The only thing I can have the possibility of controlling is my mind and that is challenge enough for me. The worrier in me wonders about random things. All of the presidential candidates are in the high risk category. What will happen if they all die? What will happen if all the children are asymptomatic but infect their caregivers? How many sick people will hospitals be able to help before they become over burdened and can not accept any more patients?

“Breathe,” I tell myself with a bit of sarkiness, “while you still can.”

Hallelujah! I have lived more than seventy years and it has been mostly a great life, full of love, and caring. Perhaps it would be for the best if vast numbers of we old people and those with weakened immune systems did die off. Would it help to save the planet, at least temporarily? Would it give the younger generation a chance to do a better job than we have?

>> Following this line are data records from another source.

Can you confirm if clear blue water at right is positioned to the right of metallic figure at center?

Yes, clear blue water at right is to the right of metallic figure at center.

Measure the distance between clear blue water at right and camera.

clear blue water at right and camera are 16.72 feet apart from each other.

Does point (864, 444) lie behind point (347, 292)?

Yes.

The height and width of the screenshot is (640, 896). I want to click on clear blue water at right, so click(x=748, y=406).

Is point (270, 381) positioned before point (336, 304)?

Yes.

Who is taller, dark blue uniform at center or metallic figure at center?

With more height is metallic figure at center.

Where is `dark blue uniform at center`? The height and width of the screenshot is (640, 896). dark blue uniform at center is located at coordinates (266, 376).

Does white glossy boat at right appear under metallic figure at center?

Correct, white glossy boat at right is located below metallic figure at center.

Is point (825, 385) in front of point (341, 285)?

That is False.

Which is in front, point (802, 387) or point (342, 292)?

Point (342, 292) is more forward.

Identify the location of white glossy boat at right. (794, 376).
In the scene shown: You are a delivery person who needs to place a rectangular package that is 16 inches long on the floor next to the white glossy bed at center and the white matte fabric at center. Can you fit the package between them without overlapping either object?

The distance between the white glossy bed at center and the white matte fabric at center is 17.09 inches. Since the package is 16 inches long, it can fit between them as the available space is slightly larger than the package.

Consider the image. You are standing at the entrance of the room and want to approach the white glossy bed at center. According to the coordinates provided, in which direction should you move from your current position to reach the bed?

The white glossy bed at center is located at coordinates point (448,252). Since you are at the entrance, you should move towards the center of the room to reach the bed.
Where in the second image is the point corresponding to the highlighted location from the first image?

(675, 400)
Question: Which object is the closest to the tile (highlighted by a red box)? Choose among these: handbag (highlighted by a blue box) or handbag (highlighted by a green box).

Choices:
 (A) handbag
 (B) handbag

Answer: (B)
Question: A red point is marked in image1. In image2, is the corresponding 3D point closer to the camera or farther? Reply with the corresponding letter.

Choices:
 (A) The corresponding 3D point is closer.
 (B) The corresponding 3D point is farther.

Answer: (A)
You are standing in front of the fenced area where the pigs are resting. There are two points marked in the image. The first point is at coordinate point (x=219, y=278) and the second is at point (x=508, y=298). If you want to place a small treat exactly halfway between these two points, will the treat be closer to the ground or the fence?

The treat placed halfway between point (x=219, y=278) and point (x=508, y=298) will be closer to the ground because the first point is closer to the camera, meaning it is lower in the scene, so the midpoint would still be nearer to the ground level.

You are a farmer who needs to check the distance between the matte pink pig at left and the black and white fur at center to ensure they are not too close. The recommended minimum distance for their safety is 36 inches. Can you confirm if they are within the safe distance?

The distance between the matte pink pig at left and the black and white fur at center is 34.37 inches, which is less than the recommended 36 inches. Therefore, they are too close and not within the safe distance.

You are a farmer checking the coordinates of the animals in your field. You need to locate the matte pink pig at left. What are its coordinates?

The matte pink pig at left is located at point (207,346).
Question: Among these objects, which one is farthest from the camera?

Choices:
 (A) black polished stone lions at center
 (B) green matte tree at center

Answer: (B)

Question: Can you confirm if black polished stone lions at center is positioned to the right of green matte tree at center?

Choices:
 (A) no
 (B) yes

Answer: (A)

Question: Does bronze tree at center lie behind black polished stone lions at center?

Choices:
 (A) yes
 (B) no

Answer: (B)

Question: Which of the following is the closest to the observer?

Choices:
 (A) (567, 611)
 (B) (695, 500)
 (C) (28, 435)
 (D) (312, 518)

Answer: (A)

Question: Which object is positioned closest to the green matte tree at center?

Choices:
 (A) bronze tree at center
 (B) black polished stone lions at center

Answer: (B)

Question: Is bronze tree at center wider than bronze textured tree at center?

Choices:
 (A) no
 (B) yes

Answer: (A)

“In the end these things matter most:
How well did you love?
How fully did you live?
How deeply did you let go?”
— Jack Kornfield, Buddha’s Little Instruction Book

I Did It My Way

I’ve been working to update my “When File.” It’s a list of things to do when I die, like what places my beneficiary should notify in order to collect whatever life insurance or retirement funds remain. It also has information about who might want to receive a call, email or letter explaining that I have died. There are instructions on how to remove my email from the many listservs I belong to and passwords to close out my blogs, Twitter, and Facebook accounts. I don’t want to be one of those back-from-the-dead faces that pop up on a computer screen saying, “You and Elsie have five mutual friends, don’t you want to be Elsie’s friend too?” I happen to know that Elsie died four months ago. That means it is now too late to be her Facebook friend.
 
What my When File does not contain is instructions for any funeral or memorial service in my memory. Let the living plan whatever comforts them, I’m the one person who will not be there. I also haven’t made arrangements for disposal of my bodily remains. “Do whatever is the least expensive and least time-consuming,” I tell my spouse.
 
I know I will leave behind clothing, photographs and unfinished writing projects, but these I believe can be easily given away or tossed in the trash.
 
Of course one thing I do not know is when the When File will be used.
 
“She probably won’t live to be ten years old,” one doctor told my mother when I was eight. I wasn’t aware of the prognosis at the time, but I was aware that my parents treated time as precious. Relationships with people and with the earth were of the utmost value; acquiring objects were the lowest. They didn’t stop planning for the future, but the present took priority.
 
When one of my friends learned that she had liver cancer and would probably not live for more than a year she went on a search to complete her glass frog collection. Her friends all over the world began to look for the red frog she desired, focusing their love and concern for her on the task.
 
Another friend made her “bucket list” shortly after her fiftieth birthday, writing down all the countries she wanted to visit and all the adventures she wanted to try. The first items on her list included divorcing her husband, giving her daughter a dream wedding and purchasing a little house by the ocean. For years I received postcards from her and notes about completed items from the list. One note said, “I got my ride on a tug boat this summer.” Lately her email messages say more about the friends she has made in her new community, her grandchildren and how she has started dating again.
 
One of my cousins wrote instructions to her husband on how to cook meals, do laundry and take care of things on their own. In the last week of her life she stuck the notes on doorways, walls, the refrigerator and the washing machine.
 
When we are motivated by goals that have deep meaning, by dreams that need completion, by pure love that needs expressing, then we truly live life.